When my time to receive care comes, I hope my helper will read aloud a few of my favorite poems and inscribe an insight for me in the pages of my journal. This way she will help me elevate my day into something I can abide. If I awaken in the night with a poem of my own and she gives me a hand jotting it down, she will help turn sleeplessness into satisfaction. As earnestly as she strives to keep me clean and clothed and fed, I hope she will feel free to help me transport myself beyond my physical diminishment.

The Soul’s Domain

If so many of us would rather die than go to a nursing home, why do these configurations of care continue in spite of our fear and revulsion? Traditional nursing homes seem to express the limits of our hope. So long as we believe that little meaning can be found in frailty, so long as we presume a wasteland of degradation, then we will see nothing about these settings that can be changed. We will conclude that frailty itself drains life of meaning. There is a Sufi saying that two veils separate us from the divine—health and security. When we lose our health and must face the insecurity of needing help, we may be overtaken by questions belonging to other realms. Humbling circumstances may enlarge us, in spite of ourselves. An 86-year-old woman once recounted to me how severe arthritis brought her “kicking and screaming” into the domain of her own soul:

One morning, I was sitting at my kitchen table, staring into space. It was one of those windy days when the sun keeps coming out and going in. All of a sudden, a sunbeam crossed my kitchen table and lit up my crystal salt shaker. There were all kinds of colors and sparkles. It was one of the most beautiful sights I’d ever seen. But you know, that very same salt shaker had been on that kitchen table for over fifty years. Surely there must have been other mornings when the sun crossed the table like that, but I was just too busy getting things done. I wondered how much else I’d missed. This was it, this was grace. I needed crippled hands before I could sit still. Sometimes you have to be stopped right there in your tracks before you can see that all the beauty in life is right in front of you.
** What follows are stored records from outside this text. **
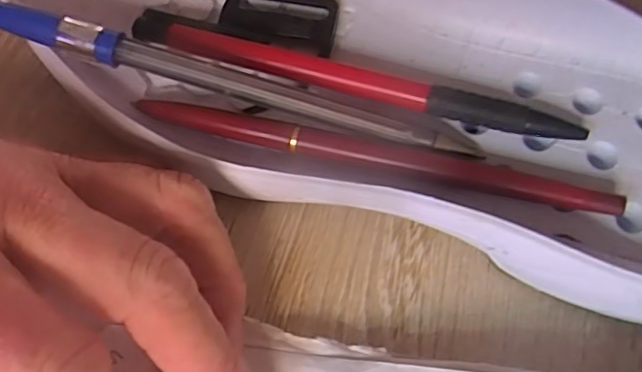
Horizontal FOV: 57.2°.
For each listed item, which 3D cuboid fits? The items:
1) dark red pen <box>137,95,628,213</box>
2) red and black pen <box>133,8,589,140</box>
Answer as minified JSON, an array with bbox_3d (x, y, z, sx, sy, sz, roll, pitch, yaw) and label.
[{"bbox_3d":[0.013,-0.010,0.172,0.139,0.014,0.006,15,69,5],"label":"dark red pen"},{"bbox_3d":[0.007,-0.033,0.179,0.139,0.009,0.011,18,69,6],"label":"red and black pen"}]

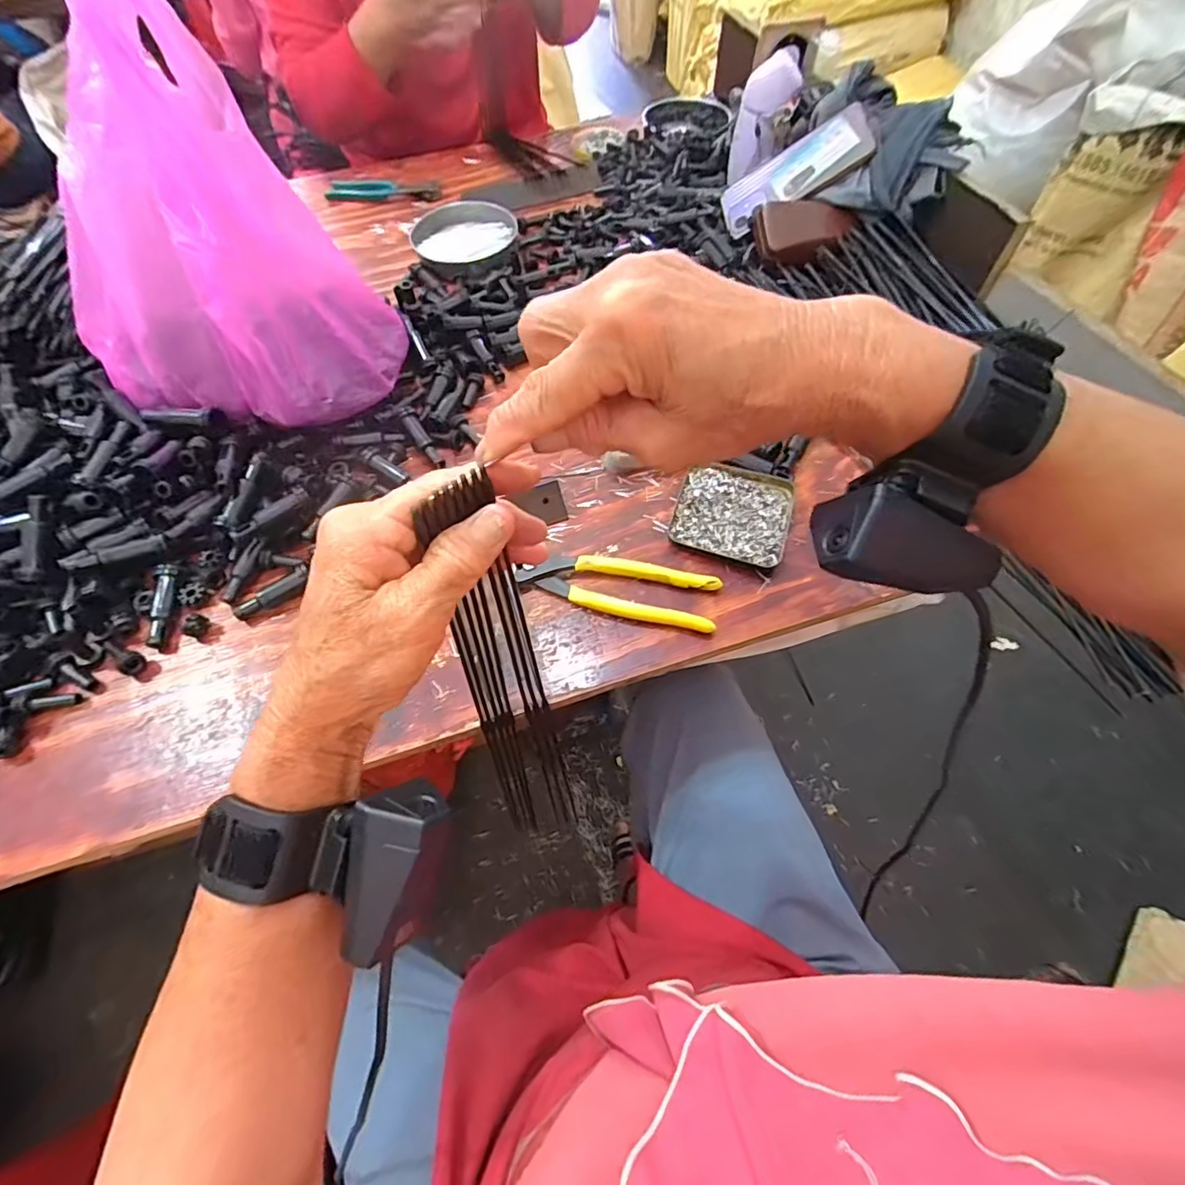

It should not be necessary to wait to be incapacitated. We can look for beauty and embrace our ultimate fragility any time we choose. Doing so would tell us what kind of life to lead. Once we begin living in terms of the question, Who would take care of me if I got sick? the whole of life transforms. The question mandates a shift in the order of things, making a life rich with generosity and kindness more desirable than any other kind of fortune. From this vantage point on the extreme edges of vulnerability, it is clear what needs to be done. What if we started by fashioning places where more than just our physical survival were assured? What if we put the question of care in times of sickness at the center of our lives? Just as the civil rights movement and the women’s movement resulted from a convergence of urgency and opportunity, there would be a burst of collective will to transform the lives of vulnerable people. The deterioration of our bodies may not be preventable, but the meaning of frailty can be altered.